Assim, ressai induvidoso que o perigo encerra elementos normativos e também cognitivos em sua apreciação: é ele um dos fundamentos da punibilidade da tentativa, constitui a essência dos crimes a que empresta o nome e representa a base da periculosidade do agente que justifica a aplicação das medidas de segurança. Daí se vê que o perigo não é um componente aleatório na arquitetura e anatomia dos delitos que o têm como fundamento. Como pondera Nélson Hungria, se o perigo fosse uma simples impressão, com ele não poderia operar o Direito Penal, que deixaria de tutelar a ordem externa para proteger a impressionabilidade interna dos indivíduos789.

Elemento subjetivo. O elemento subjetivo que informa os crimes de perigo, com algumas e raras exceções que logo serão apontadas, é o dolo de perigo, diferencial importantíssimo que os destaca dos delitos de dano. Na essência, dolo de dano e dolo de perigo não apresentam distinção, pois não constituem espécies particulares de elemento subjetivo. Na verdade, na esfera psíquica do agente a configuração ontológica de ambos é a mesma e um só difere do outro pelo seu conteúdo, em razão do propósito que move o sujeito ativo. Destarte, é a finalidade com a qual o agente age a nota característica da diferença entre o dolo de dano e o de perigo.

No primeiro, o sujeito ativo atua, de forma comissiva ou omissiva, perseguindo a lesão ao interesse tutelado, visando a sua violação, e consuma o crime quando se verifica uma lesão efetiva ao valor protegido, resultado do delito. No homicídio, exempli gratia, o agente quer eliminar a vida da vítima, deseja causar-lhe a morte, e o óbito que produz consuma o crime. No furto, seu autor pretende a diminuição ou lesão, em proveito próprio ou de outrem, do patrimônio alheio. Na lesão corporal, quer ferir etc.
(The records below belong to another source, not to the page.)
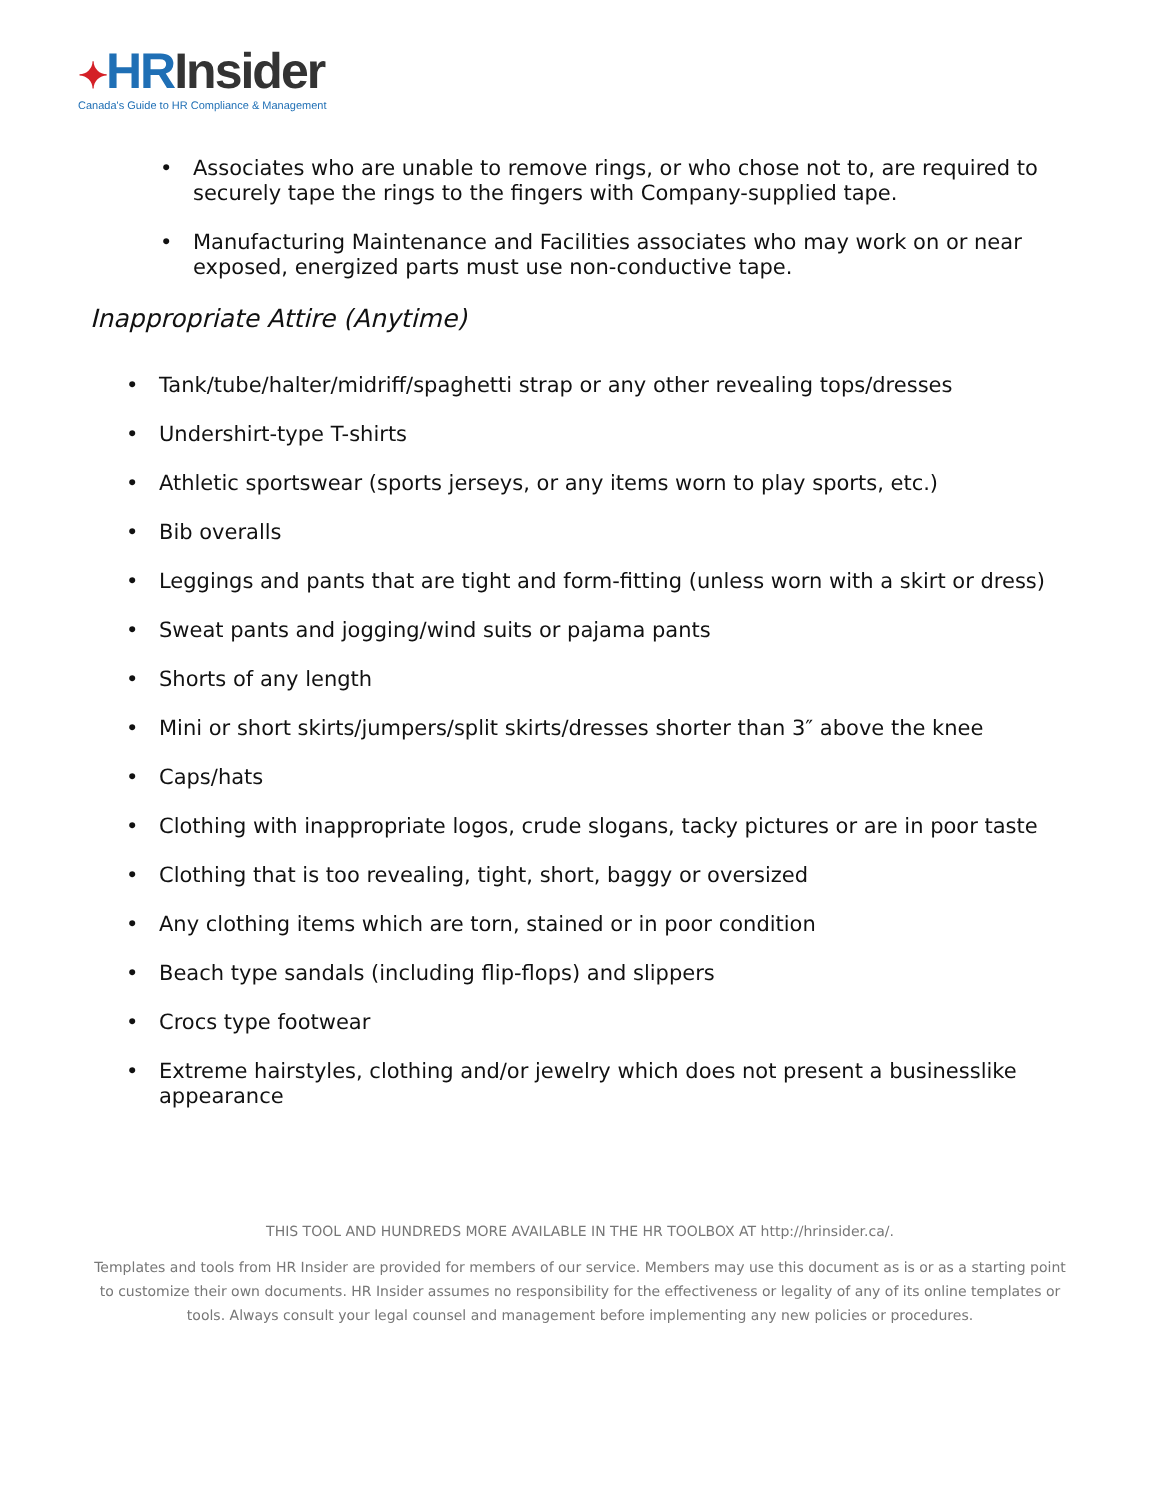✦HR Insider
Canada's Guide to HR Compliance & Management
• Associates who are unable to remove rings, or who chose not to, are required to securely tape the rings to the fingers with Company-supplied tape.
• Manufacturing Maintenance and Facilities associates who may work on or near exposed, energized parts must use non-conductive tape.
Inappropriate Attire (Anytime)
• Tank/tube/halter/midriff/spaghetti strap or any other revealing tops/dresses
• Undershirt-type T-shirts
• Athletic sportswear (sports jerseys, or any items worn to play sports, etc.)
• Bib overalls
• Leggings and pants that are tight and form-fitting (unless worn with a skirt or dress)
• Sweat pants and jogging/wind suits or pajama pants
• Shorts of any length
• Mini or short skirts/jumpers/split skirts/dresses shorter than 3″ above the knee
• Caps/hats
• Clothing with inappropriate logos, crude slogans, tacky pictures or are in poor taste
• Clothing that is too revealing, tight, short, baggy or oversized
• Any clothing items which are torn, stained or in poor condition
• Beach type sandals (including flip-flops) and slippers
• Crocs type footwear
• Extreme hairstyles, clothing and/or jewelry which does not present a businesslike appearance
THIS TOOL AND HUNDREDS MORE AVAILABLE IN THE HR TOOLBOX AT http://hrinsider.ca/.
Templates and tools from HR Insider are provided for members of our service. Members may use this document as is or as a starting point to customize their own documents. HR Insider assumes no responsibility for the effectiveness or legality of any of its online templates or tools. Always consult your legal counsel and management before implementing any new policies or procedures.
No dolo de perigo, que também pode ser direto ou eventual, a vontade do sujeito ativo não se direciona no sentido da ofensa ou lesão ao bem jurídico penalmente tutelado, pois ele busca - professa Anibal Bruno - apenas fazer nascer um conjunto de condições que levanta uma ameaça contra a segurança do interesse protegido790, de modo a, pela instabilidade criada, colocá-lo em risco. São delitos que se expressam não pela produção de um resultado de dano (que, muitas vezes, se verificado, poderá alterar o figurino típico), mas pelo surgimento de situação, criada pelo agente, que gera certa inconstância na segurança dos bens jurídicos tutelados, sem que ele tenha o escopo de causar lesão ao interesse protegido. O contrário configuraria tentativa de crime de dano.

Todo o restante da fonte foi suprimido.